***** Exercise inputs *****

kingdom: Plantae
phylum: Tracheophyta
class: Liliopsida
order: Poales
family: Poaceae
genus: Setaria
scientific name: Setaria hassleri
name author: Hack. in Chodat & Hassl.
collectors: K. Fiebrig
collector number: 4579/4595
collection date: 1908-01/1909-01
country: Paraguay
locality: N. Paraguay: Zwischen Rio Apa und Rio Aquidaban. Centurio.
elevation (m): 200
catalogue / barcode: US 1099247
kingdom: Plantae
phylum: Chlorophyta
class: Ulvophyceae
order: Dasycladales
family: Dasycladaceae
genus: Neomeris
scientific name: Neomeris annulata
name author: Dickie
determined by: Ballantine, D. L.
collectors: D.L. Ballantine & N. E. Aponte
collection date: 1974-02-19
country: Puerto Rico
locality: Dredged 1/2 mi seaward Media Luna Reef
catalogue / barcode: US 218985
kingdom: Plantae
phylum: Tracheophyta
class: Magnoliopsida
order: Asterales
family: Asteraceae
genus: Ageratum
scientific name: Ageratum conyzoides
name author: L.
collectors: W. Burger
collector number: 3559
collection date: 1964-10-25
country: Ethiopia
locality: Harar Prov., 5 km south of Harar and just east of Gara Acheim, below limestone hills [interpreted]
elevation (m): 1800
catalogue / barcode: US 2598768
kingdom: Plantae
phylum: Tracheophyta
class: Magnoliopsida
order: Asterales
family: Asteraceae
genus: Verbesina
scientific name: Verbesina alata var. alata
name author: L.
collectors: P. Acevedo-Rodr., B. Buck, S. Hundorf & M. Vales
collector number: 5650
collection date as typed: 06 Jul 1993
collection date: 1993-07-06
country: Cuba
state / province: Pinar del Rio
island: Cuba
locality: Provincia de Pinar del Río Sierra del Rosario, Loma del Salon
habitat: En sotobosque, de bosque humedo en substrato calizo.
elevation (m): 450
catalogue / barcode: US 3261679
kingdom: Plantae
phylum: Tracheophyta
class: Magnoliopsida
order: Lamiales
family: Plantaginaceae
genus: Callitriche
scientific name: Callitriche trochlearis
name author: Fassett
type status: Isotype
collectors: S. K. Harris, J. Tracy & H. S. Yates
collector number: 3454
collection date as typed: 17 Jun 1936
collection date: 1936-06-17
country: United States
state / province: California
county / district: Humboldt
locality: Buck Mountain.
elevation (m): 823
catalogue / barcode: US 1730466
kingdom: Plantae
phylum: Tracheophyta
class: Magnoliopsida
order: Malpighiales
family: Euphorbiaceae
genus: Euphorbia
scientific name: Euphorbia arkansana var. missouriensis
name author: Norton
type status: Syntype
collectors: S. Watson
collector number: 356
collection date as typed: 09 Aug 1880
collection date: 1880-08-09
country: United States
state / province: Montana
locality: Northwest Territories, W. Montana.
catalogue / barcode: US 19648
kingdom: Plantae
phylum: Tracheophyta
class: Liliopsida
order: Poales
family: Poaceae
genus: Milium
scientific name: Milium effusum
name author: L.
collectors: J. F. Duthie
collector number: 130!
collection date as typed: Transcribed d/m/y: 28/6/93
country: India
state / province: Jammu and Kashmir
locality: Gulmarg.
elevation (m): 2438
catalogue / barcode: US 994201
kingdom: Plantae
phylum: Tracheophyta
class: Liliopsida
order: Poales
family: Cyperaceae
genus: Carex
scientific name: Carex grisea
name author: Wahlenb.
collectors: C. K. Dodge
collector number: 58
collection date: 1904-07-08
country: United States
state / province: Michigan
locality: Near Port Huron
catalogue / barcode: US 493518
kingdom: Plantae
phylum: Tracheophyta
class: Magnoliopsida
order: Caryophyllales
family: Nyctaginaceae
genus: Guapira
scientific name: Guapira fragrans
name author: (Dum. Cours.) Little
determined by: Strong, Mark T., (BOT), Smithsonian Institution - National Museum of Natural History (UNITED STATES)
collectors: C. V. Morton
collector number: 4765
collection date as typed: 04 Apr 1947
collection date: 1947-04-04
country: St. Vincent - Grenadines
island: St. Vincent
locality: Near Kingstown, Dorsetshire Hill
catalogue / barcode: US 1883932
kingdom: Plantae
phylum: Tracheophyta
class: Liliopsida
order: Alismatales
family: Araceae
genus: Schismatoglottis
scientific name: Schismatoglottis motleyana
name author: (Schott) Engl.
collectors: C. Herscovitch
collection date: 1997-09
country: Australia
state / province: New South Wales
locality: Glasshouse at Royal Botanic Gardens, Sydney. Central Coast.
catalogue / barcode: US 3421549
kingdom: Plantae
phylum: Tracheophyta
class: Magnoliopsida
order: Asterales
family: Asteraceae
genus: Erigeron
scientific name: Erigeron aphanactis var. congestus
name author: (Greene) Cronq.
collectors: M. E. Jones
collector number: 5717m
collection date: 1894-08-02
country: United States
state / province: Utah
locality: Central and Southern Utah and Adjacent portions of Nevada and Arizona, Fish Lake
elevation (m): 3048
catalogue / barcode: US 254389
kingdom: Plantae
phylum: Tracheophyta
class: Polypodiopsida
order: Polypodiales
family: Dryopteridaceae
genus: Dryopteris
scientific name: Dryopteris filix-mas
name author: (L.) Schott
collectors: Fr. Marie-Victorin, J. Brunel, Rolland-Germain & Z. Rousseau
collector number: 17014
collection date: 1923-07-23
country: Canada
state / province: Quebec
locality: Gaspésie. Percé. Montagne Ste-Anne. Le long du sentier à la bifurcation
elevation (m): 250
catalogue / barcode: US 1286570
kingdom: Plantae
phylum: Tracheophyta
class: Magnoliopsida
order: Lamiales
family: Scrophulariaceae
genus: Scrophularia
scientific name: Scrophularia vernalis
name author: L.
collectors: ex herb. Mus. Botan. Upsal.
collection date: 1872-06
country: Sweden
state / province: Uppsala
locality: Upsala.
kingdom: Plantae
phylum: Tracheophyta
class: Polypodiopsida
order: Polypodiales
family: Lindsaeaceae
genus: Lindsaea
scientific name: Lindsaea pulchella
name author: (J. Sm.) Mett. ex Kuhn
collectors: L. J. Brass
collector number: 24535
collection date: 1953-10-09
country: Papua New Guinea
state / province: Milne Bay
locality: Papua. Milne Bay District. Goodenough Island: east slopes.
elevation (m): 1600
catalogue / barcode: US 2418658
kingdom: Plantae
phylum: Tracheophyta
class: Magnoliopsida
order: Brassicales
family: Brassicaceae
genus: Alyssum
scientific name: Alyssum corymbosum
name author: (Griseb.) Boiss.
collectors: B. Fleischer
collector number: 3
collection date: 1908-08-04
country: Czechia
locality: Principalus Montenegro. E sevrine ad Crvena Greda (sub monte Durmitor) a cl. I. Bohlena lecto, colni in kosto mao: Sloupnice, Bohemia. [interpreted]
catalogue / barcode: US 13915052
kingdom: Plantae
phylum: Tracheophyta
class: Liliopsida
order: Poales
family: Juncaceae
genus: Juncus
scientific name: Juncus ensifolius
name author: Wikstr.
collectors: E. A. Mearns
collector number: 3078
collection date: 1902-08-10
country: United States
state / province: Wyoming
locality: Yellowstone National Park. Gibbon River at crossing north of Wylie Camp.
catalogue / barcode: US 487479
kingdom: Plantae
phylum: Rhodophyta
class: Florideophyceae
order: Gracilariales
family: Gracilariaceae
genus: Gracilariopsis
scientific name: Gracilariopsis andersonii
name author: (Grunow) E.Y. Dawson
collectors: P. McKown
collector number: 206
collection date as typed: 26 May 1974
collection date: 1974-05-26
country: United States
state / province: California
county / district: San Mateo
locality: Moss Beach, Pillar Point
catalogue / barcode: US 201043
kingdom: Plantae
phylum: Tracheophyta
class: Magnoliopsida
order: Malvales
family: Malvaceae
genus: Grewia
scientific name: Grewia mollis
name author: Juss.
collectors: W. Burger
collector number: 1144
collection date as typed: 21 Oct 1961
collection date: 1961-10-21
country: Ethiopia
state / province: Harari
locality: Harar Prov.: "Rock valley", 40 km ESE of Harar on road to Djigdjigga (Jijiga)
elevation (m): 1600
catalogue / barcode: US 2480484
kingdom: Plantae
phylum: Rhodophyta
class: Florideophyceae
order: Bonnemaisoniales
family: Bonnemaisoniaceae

*****

Rewrite the listing from its start through the line containing "collector number: 3559", swapping "collectors" for "collected by" and keeping everything else the same.

kingdom: Plantae
phylum: Tracheophyta
class: Liliopsida
order: Poales
family: Poaceae
genus: Setaria
scientific name: Setaria hassleri
name author: Hack. in Chodat & Hassl.
collected by: K. Fiebrig
collector number: 4579/4595
collection date: 1908-01/1909-01
country: Paraguay
locality: N. Paraguay: Zwischen Rio Apa und Rio Aquidaban. Centurio.
elevation (m): 200
catalogue / barcode: US 1099247
kingdom: Plantae
phylum: Chlorophyta
class: Ulvophyceae
order: Dasycladales
family: Dasycladaceae
genus: Neomeris
scientific name: Neomeris annulata
name author: Dickie
determined by: Ballantine, D. L.
collected by: D.L. Ballantine & N. E. Aponte
collection date: 1974-02-19
country: Puerto Rico
locality: Dredged 1/2 mi seaward Media Luna Reef
catalogue / barcode: US 218985
kingdom: Plantae
phylum: Tracheophyta
class: Magnoliopsida
order: Asterales
family: Asteraceae
genus: Ageratum
scientific name: Ageratum conyzoides
name author: L.
collected by: W. Burger
collector number: 3559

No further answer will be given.